Incremental Learning or partial_fit?

automl / auto-sklearn

Automated Machine Learning with scikit-learn

https://automl.github.io/auto-sklearn

BSD 3-Clause "New" or "Revised" License

7.62k stars 1.28k forks source link

Incremental Learning or partial_fit? #1567

Open luckyhug opened 2 years ago

luckyhug commented 2 years ago

Does auto-sklearn support incremental learning or partial_fit?

when the dataset is too big for the RAM, (About 230+GB, although I can store it in a list, there's not enough memory to convert the list to an np array)

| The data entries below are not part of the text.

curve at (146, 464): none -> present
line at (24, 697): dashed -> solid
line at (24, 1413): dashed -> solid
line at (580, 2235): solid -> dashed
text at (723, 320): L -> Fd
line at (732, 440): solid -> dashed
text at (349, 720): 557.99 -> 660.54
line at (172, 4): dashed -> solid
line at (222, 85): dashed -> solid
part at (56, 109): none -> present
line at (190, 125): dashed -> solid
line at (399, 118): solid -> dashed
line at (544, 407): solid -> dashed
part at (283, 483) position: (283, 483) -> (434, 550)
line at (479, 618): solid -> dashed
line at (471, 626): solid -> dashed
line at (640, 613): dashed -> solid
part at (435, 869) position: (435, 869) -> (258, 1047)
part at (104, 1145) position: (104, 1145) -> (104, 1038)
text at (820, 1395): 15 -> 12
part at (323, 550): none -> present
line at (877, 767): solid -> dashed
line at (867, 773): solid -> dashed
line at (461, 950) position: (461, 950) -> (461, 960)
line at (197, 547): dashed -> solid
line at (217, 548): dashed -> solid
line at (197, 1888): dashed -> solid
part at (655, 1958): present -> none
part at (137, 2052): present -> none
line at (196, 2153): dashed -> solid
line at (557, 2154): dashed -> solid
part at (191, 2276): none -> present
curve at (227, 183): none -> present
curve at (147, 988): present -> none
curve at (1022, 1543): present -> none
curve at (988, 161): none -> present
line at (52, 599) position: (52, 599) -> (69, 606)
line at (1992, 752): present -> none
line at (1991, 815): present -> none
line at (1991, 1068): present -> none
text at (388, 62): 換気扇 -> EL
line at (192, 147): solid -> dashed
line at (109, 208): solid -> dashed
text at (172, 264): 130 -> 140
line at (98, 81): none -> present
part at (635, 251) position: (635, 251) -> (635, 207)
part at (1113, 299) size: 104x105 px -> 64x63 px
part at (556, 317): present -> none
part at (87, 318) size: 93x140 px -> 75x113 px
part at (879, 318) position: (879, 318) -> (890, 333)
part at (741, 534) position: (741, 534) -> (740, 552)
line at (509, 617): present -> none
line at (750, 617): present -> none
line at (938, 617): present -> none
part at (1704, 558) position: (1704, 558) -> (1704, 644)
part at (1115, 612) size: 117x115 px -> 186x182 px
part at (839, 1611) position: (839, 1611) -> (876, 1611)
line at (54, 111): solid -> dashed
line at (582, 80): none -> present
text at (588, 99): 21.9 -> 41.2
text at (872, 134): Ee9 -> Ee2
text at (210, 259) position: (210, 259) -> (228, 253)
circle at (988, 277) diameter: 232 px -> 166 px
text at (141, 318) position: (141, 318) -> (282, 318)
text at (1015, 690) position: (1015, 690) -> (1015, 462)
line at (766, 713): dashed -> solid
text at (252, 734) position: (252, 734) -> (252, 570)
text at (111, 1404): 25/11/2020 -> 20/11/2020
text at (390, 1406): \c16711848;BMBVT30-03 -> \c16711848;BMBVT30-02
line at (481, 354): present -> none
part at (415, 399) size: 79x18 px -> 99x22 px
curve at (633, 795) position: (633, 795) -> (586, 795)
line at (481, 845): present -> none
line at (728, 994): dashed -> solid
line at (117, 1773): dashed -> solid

Is there any advice or examples on dealing with this dataset?

Thank you very much!

eddiebergman commented 2 years ago

Hi @luckyhug,

No I think there's not much way to effectively use that much data in autosklearn natively. My only suggestion would be to run auto-sklearn on a subsample of that data and use show_models() to inform which models and hyperparameters to use for the next step of your pipeline in terms of which configurations to fit and handle the incremental learning and partial fitting in a custom manner.

Best, Eddie

jonaslandsgesell commented 2 years ago

@luckyhug did you consider down casting numerical values from e.g. float64 to float16 already? This could reduce your memory consumption by a factor of 4.

eddiebergman commented 2 years ago

@jonaslandsgesell good idea! We automatically do that already if the dataset is too large. We also automatically subsample the data if it's too large to fit in memory, but this means all of that original data can not be used then.